I think it's a combination of career-protection as I said earlier, and also a deep simplification of complex thinking. If everyone around you is shouting 'TERFs are evil! They are committing violence against trans people and want them dead! Even asking to "debate" trans rights means you're coming from an anti-trans stance!" (as someone said in the linked Times article) then I think it's really tricky to let other voices in.
I know I bought into it all in the early days, wanting to be OTRSOH and hearing the echoes of early Stonewall battles, watching the far-right and populism grow across the western world - this seemed a clear and easy way to back vulnerable people and battle against fascist forces that only cared about white, straight men.
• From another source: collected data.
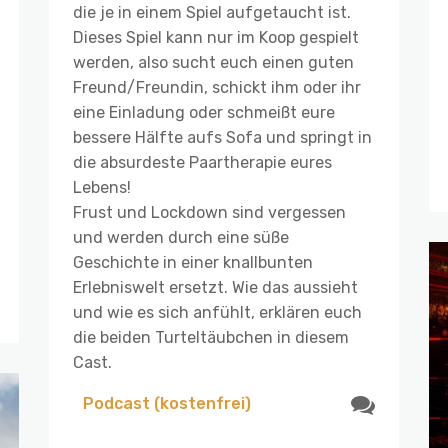
die je in einem Spiel aufgetaucht ist.
Dieses Spiel kann nur im Koop gespielt
werden, also sucht euch einen guten
Freund/Freundin, schickt ihm oder ihr
eine Einladung oder schmeißt eure
bessere Hälfte aufs Sofa und springt in
die absurdeste Paartherapie eures
Lebens!
Frust und Lockdown sind vergessen
und werden durch eine süße
Geschichte in einer knallbunten
Erlebniswelt ersetzt. Wie das aussieht
und wie es sich anfühlt, erklären euch
die beiden Turteltäubchen in diesem
Cast.
Podcast (kostenfrei)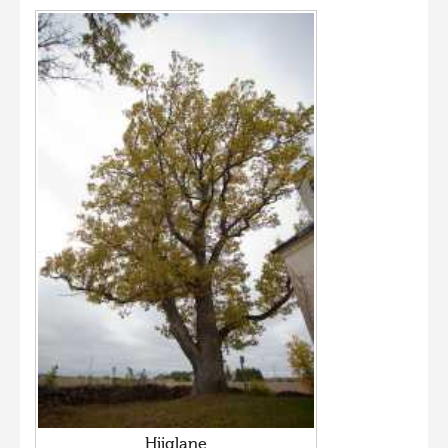
Hiiglane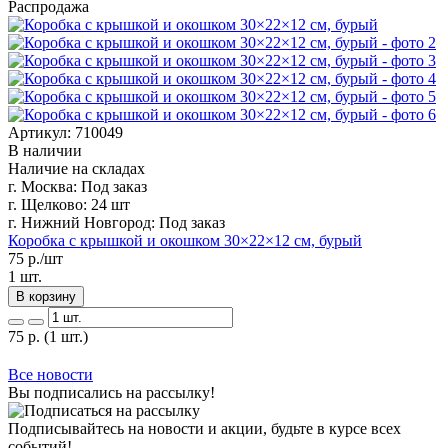
Распродажа
Артикул: 710049
В наличии
Наличие на складах
г. Москва:
Под заказ
г. Щелково:
24 шт
г. Нижний Новгород:
Под заказ
Коробка с крышкой и окошком 30×22×12 см, бурый
75
р./шт
1 шт.
В корзину
75
р.
(1 шт.)
Все новости
Вы подписались на рассылку!
Подписывайтесь на новости и акции, будьте в курсе всех
событий!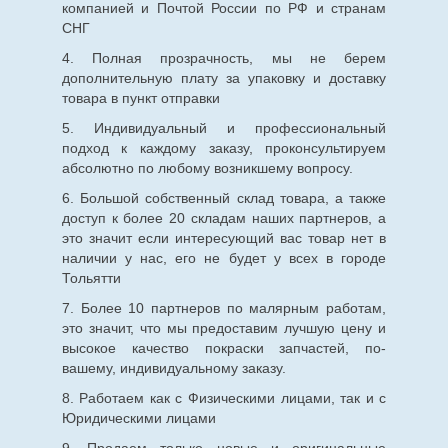
компанией и Почтой России по РФ и странам
СНГ
4. Полная прозрачность, мы не берем
дополнительную плату за упаковку и доставку
товара в пункт отправки
5. Индивидуальный и профессиональный
подход к каждому заказу, проконсультируем
абсолютно по любому возникшему вопросу.
6. Большой собственный склад товара, а также
доступ к более 20 складам наших партнеров, а
это значит если интересующий вас товар нет в
наличии у нас, его не будет у всех в городе
Тольятти
7. Более 10 партнеров по малярным работам,
это значит, что мы предоставим лучшую цену и
высокое качество покраски запчастей, по-
вашему, индивидуальному заказу.
8. Работаем как с Физическими лицами, так и с
Юридическими лицами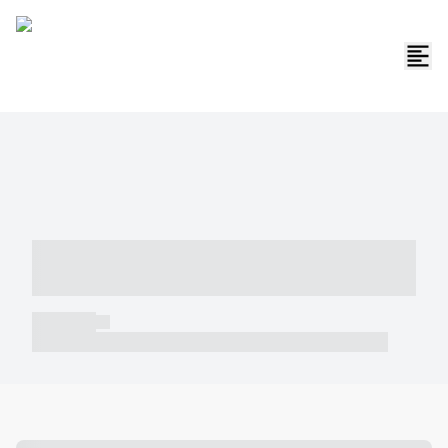
----- ----- -- ------ ---- ---- -- ----- -----
----- --- ------
----- -----
----- ----- -- ------ ---- ---- -- ----- ----- ----- --- ------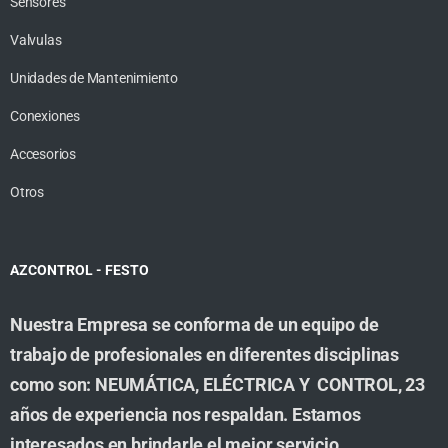
Sensores
Valvulas
Unidades de Mantenimiento
Conexiones
Accesorios
Otros
AZCONTROL - FESTO
Nuestra Empresa se conforma de un equipo de
trabajo de profesionales en diferentes disciplinas
como son: NEUMÁTICA, ELÉCTRICA Y CONTROL, 23
años de experiencia nos respaldan. Estamos
interesados en brindarle el mejor servicio,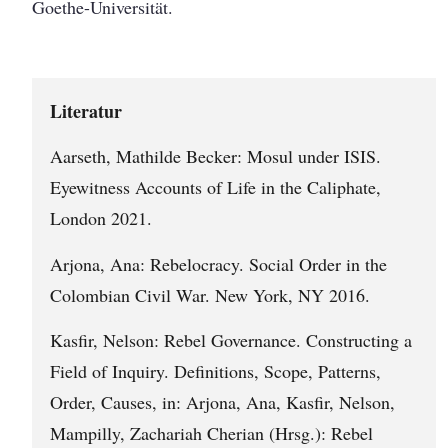
Goethe-Universität.
Literatur
Aarseth, Mathilde Becker: Mosul under ISIS.
Eyewitness Accounts of Life in the Caliphate,
London 2021.
Arjona, Ana: Rebelocracy. Social Order in the
Colombian Civil War. New York, NY 2016.
Kasfir, Nelson: Rebel Governance. Constructing a
Field of Inquiry. Definitions, Scope, Patterns,
Order, Causes, in: Arjona, Ana, Kasfir, Nelson,
Mampilly, Zachariah Cherian (Hrsg.): Rebel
It was a drip-drip of articles, podcasts, and of course MN threads that slowly woke me up to the practical realities of all of these "new truths", and they only crept into my life because I'd pulled back from my arts career. When these people are in the absolute thick of it, surrounded by voices getting huge (but still niche) public acclaim for sharing misinformation because it fits with a great narrative of vulnerability and heroism, it would be almost impossible for them to say (like most people on MN do), 'Trans people deserve safety and security and currently have huge protections under the law to ensure these, so can we talk about what women and girls might lose in terms of their own safety and security when TWAW?'
I can't imagine any of those people having the guts to do that in a million years. I am also 99% sure that at least a handful of names who I know quite vaguely on that list are highly, highly GC.